What Berkeley approved and why

Berkeley’s City Council approved an ordinance that allows property owners to sell accessory dwelling units, including backyard cottages and other ADUs, as condominiums. The change was approved Tuesday night and is intended to create more opportunities for people to own a home in Berkeley’s expensive housing market.

Councilmember Brent Blackaby said the council was trying to expand housing inventory that would be available for less than $1 million—“and hopefully substantially less than $1 million,” according to remarks at the meeting. The story says Berkeley’s median price for a single-family home hovers around $1.4 million, and that almost no new condos have been built for decades.

State and local laws had long prevented homeowners from splitting accessory units off their main home and selling them as a separate property. That authority shifted after a 2023 state law, AB 1033, gave cities the ability to allow those sales, and San Jose became the first California city to do so last year, the story reports.

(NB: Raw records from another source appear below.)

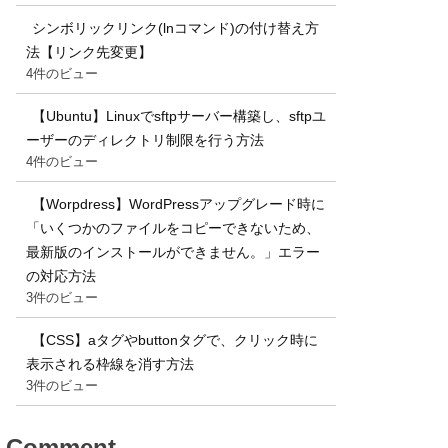
シンボリックリンク(lnコマンド)の付け替え方
法【リンク先変更】
4件のビュー
【Ubuntu】Linuxでsftpサーバー構築し、sftpユ
ーザーのディレクトリ制限を行う方法
4件のビュー
【Worpdress】WordPressアップグレード時に
「いくつかのファイルをコピーできないため、
最新版のインストールができません。」エラー
の対応方法
3件のビュー
【CSS】aタグやbuttonタグで、クリック時に
表示される枠線を消す方法
3件のビュー
Comment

How ADU-to-condo sales would work

Under the ordinance approved by Berkeley’s City Council, property owners would typically be able to get fast-tracked approval to convert ADUs into condos. The AP story says the process would not require a public hearing or appeals process, and it would also waive the fee the city typically charges to convert rental apartments into condos.

The ordinance would require homeowners to submit a map to the city showing how they plan to split up their property. It also gives tenants in certain older ADUs covered by rent control a three-month window to make the first offer to buy their units.

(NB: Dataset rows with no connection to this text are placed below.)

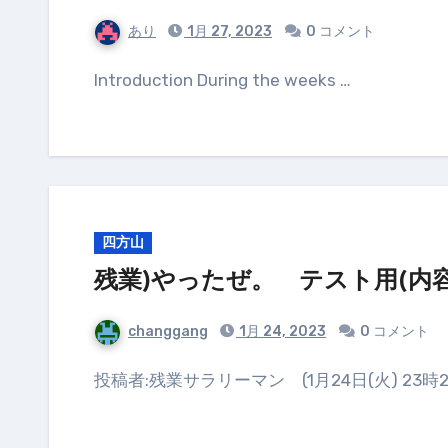
あり
1月 27, 2023
0 コメント
Introduction During the weeks …
四方山
残業)やったぜ。 テスト用(内
changgang
1月 24, 2023
0 コメント
投稿者:残業サラリーマン (1月24日(火) 23時2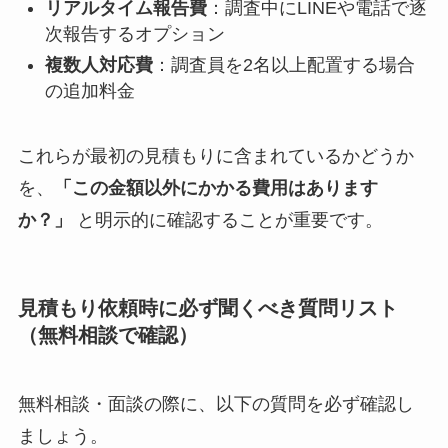
リアルタイム報告費
：調査中にLINEや電話で逐
次報告するオプション
複数人対応費
：調査員を2名以上配置する場合
の追加料金
これらが最初の見積もりに含まれているかどうか
を、
「この金額以外にかかる費用はあります
か？」
と明示的に確認することが重要です。
見積もり依頼時に必ず聞くべき質問リスト
（無料相談で確認）
無料相談・面談の際に、以下の質問を必ず確認し
ましょう。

The AP story describes ADUs as a major source of new housing in Berkeley, used by homeowners for rental income or for space for family members such as aging parents or people struggling with housing costs. It says the city has issued just over 100 building permits for ADUs on average each year since 2018.

Recusals and the tenant-protection fight

The story reports that two councilmembers recused themselves from Tuesday’s discussion of the sale proposal because of personal ties to ADUs. It says Rashi Kesarwani left the dais because she owns a home with an accessory unit, and it says Igor Tregub rents one.

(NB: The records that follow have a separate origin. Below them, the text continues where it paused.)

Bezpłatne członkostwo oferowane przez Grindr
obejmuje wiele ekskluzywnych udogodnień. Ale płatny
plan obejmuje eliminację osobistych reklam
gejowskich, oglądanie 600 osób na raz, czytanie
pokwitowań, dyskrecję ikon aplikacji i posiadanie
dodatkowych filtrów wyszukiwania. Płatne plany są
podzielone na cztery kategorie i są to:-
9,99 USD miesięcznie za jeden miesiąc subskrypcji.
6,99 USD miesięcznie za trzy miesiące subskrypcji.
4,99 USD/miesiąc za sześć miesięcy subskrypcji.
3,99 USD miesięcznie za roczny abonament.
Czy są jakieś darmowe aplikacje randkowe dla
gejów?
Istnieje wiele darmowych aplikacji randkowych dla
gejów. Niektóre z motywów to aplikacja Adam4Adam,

Councilmembers supported the basic idea of expanding homeownership, but they were divided over tenant protections. Councilmember Cecilia Lunaparra proposed amendments aimed at ensuring ADU tenants are not forced out when ADUs go up for sale.

Lunaparra proposed barring property owners who evict ADU tenants with a “no-fault” eviction from converting the unit into a condo for five years. She also proposed imposing the city’s Affordable Housing Mitigation Fee on ADU-to-condo conversions unless the owner agrees to subject the unit to rent control if the owner rents it out.

In remarks included in the story, Lunaparra said: “The fundamental question right now is how to balance the stability of ADU tenants and the opportunities for potential future ADU homeowners.” She also said she would like to buy a condo home in Berkeley and start a family there, and she opposed displacing current young tenants in ADUs.

The AP story says the amendments were backed at the meeting by members of Berkeley’s Rent Stabilization Board, several UC Berkeley students, and a representative from the “Yes-In-My-Backyard” organization East Bay for Everyone. The story also says Berkeley has generally limited tenant protections for accessory units, particularly those built in homeowners’ backyards, which are not subject to rent control or limits on no-fault evictions.

Why some councilmembers opposed the changes

Most councilmembers opposed Lunaparra’s most substantial tenant-protection amendments, according to the story, saying the regulations and potential new fees could discourage property owners from converting ADUs into condos or building them in the first place. The story also says the Berkeley Property Owners Association, a landlord advocacy group, opposed Lunaparra’s proposal.

Councilmember Terry Taplin said he was committed to increasing pathways and opportunities for homeownership, and he described condo conversion as a useful tool while warning against creating impediments that could chill ADU production.

Narrowed amendment fails; ordinance passes 6-1

After the limited support for her broader amendments, Lunaparra pared back her proposal to a single change requiring a three-month “right of first refusal” period for all ADU tenants, not only tenants covered by rent control. The story says that revised amendment narrowly failed: Lunaparra, councilmembers Ben Bartlett and Shoshana O’Keefe, and Mayor Adena Ishii voted in favor, leaving it one vote short of the five needed to pass.

According to the story’s vote breakdown, the amendment was opposed by Taplin, Blackaby, and Mark Humbert. The council then voted 6-1 to approve the ordinance changes without Lunaparra’s amendments, with Lunaparra casting the lone no vote.